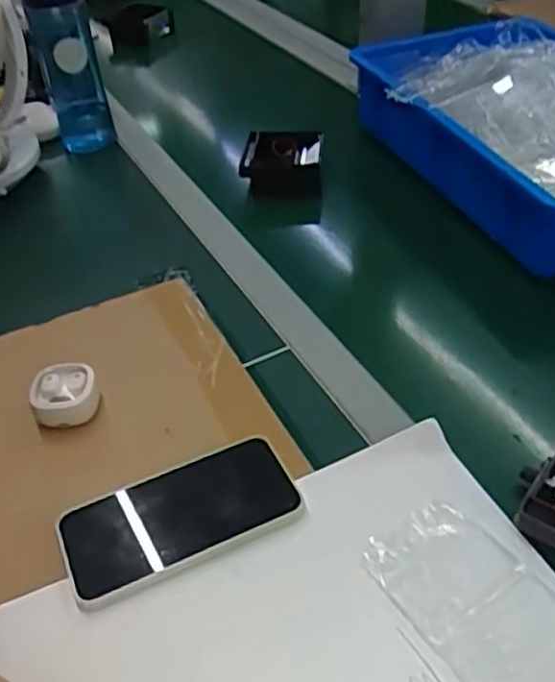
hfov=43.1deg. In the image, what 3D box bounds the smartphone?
[{"bbox_3d":[-0.066,0.115,0.471,0.155,0.013,0.077,-19,44,-15],"label":"smartphone"}]

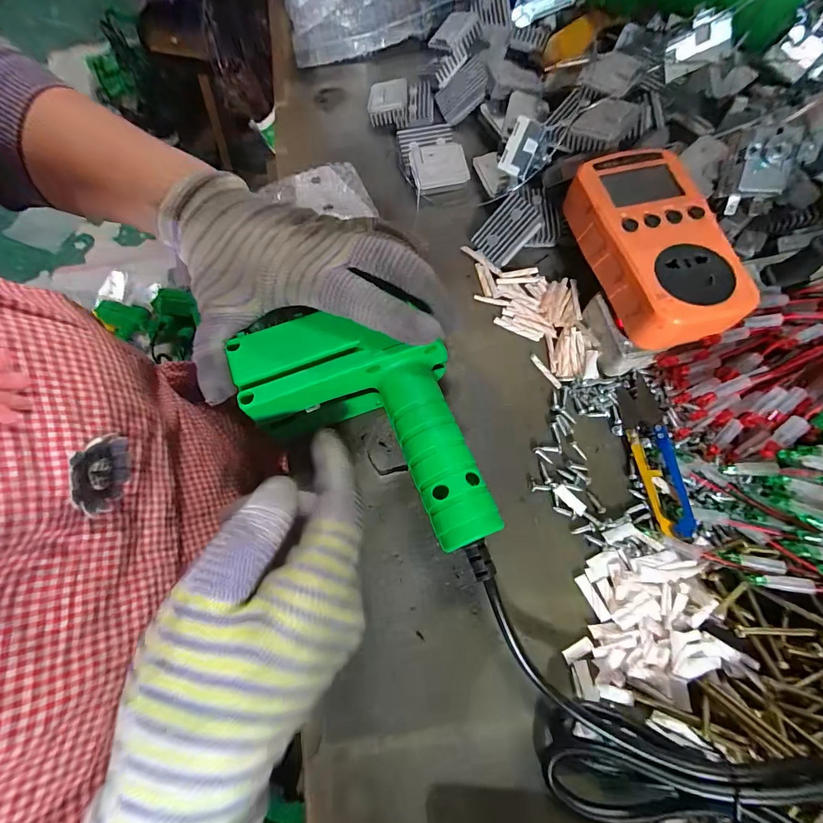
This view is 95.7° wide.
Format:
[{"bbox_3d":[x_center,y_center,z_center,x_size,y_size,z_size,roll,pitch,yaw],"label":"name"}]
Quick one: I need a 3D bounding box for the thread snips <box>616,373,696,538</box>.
[{"bbox_3d":[0.152,0.025,0.231,0.021,0.016,0.099,-6,72,0],"label":"thread snips"}]

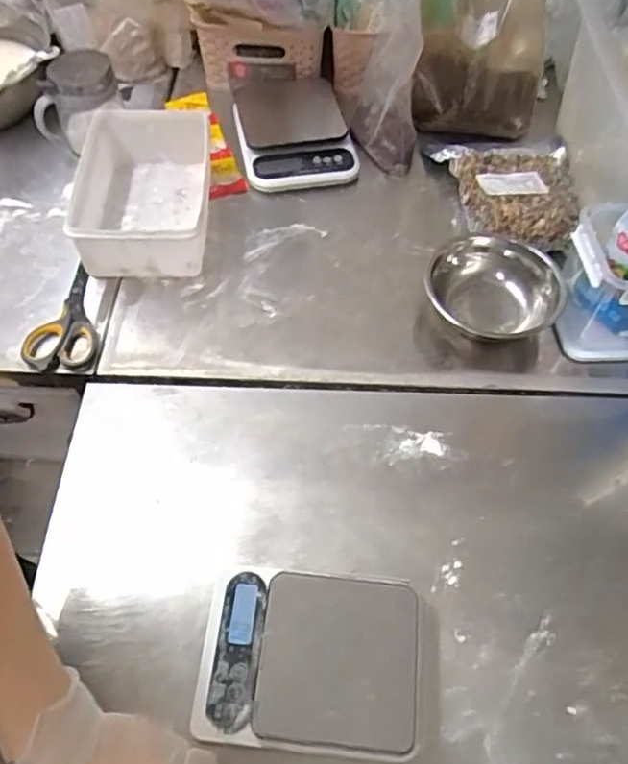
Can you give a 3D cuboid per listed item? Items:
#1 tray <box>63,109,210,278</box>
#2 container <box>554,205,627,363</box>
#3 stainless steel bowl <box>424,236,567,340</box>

◇ ◇ ◇

◆ Exercise ◆
Each line from the one containing "#2 container <box>554,205,627,363</box>" through the end of the material should be restated word for word; leave out every line before it.

◆ Reply to the task ◆
#2 container <box>554,205,627,363</box>
#3 stainless steel bowl <box>424,236,567,340</box>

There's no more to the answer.